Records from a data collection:
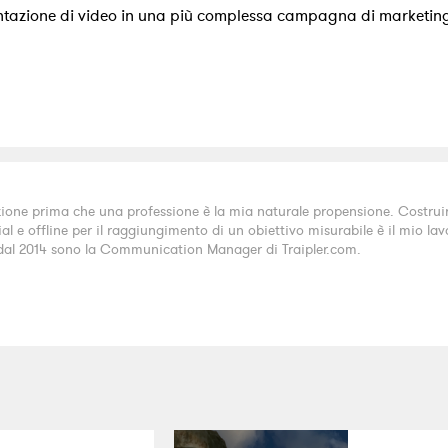
entazione di video in una più complessa campagna di marketin
ione prima che una professione è la mia naturale propensione. Costruire 
ial e offline per il raggiungimento di un obiettivo misurabile è il mio 
, dal 2014 sono la Communication Manager di Traipler.com.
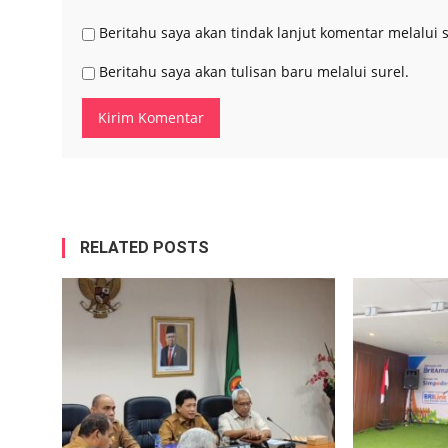
Beritahu saya akan tindak lanjut komentar melalui s
Beritahu saya akan tulisan baru melalui surel.
RELATED POSTS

Action item - Leaving the pictures out, transcribe the entries above exactly as written.

Solution for this task -
entazione di video in una più complessa campagna di marketin
ione prima che una professione è la mia naturale propensione. Costruire 
ial e offline per il raggiungimento di un obiettivo misurabile è il mio 
, dal 2014 sono la Communication Manager di Traipler.com.
Beritahu saya akan tindak lanjut komentar melalui s
Beritahu saya akan tulisan baru melalui surel.
RELATED POSTS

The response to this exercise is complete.